Служебный кабинет фон Рехова. Обстановка та же, что и в предыдущей картине. Часов шесть вечера. На сцене фон Рехов, Ксана, Антонов.

Антонов (у него и у Ксаны натянутый и смущенный тон). Поверьте, господин комендант, мы сердечно вам благодарны.

Фон Рехов (он очень изменился. Холодно). Не за что, господин Антонов.

Антонов. Отнеслись вы к нам, истинно говорю, по-человечески. Приехали мы без разрешения, без визы. Вы нас не отправили назад, разрешили устроить сегодняшний спектакль.

Фон Рехов (перебивая). Мне очень жаль: я должен взять это разрешение назад. Мое отечество постигла катастрофа: сегодня объявлено перемирие на ужасных для нас условиях. Я понимаю: что для одних горе, то для других радость. Но все же пока это немецкий пограничный пункт и я его комендант. Я не могу допустить, чтобы сегодня здесь устраивали спектакли.

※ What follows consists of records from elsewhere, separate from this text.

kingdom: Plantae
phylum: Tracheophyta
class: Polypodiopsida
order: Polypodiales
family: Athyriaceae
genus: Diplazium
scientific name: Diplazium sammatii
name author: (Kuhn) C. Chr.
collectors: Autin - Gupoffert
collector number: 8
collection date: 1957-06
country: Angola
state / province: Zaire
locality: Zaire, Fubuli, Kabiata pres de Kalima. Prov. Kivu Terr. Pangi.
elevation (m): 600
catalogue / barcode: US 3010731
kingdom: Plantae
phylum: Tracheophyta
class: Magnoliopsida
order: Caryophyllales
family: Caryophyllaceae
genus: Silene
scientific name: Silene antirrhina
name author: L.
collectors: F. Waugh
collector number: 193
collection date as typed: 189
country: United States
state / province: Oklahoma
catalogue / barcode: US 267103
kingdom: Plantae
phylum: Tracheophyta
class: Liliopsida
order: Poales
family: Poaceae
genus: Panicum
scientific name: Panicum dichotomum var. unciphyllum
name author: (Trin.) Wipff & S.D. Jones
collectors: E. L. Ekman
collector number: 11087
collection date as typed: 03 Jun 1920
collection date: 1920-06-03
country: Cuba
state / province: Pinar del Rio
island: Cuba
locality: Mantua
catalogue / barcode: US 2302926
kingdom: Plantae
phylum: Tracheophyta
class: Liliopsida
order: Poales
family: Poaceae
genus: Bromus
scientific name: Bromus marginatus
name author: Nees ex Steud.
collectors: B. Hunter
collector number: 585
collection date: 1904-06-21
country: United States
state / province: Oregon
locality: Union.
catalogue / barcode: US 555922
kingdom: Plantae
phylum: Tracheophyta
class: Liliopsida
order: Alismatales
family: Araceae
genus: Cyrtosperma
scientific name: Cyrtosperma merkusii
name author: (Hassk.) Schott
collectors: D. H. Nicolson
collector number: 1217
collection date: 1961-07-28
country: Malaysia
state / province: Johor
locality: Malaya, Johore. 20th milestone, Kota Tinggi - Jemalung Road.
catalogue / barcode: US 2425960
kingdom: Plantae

Антонов (несколько растерянно). Я понимаю... Жаль, конечно... Это для нас большой удар, господин комендант: много билетов уже продано. Придется возвращать деньги.

Фон Рехов. Мне очень жаль.

Антонов. Мы предполагали спектакль тихий, скромный. Не скрою от вас, господин комендант, деньги, полученные за билеты, нами уже прожиты. Право, не знаю, как заплатить публике...

Ксана (поспешно). Папа, это не касается господина коменданта. Мы устроимся...

Фон Рехов (не глядя на нее). Так как запрещение спектакля приносит вам материальный ущерб, то я готов предложить вам заимообразно некоторую сумму — в размере полного сбора. Вы мне ее вернете из Киева.

Ксана (так же). Нет-нет, мы вам очень благодарны, господин комендант, но мы как-нибудь устроимся.

Антонов (нерешительно). Да, мы как-нибудь устроимся.

Фон Рехов. Как вам угодно... Впрочем, я и забыл. Ведь у этого... вашего товарища по труппе при его попытке к побегу были найдены деньги. Они приобщены к делу о нем, но так как это дело, как и все дела подобного рода, теперь по приказу из Киева прекращено, то деньги могут быть возвращены.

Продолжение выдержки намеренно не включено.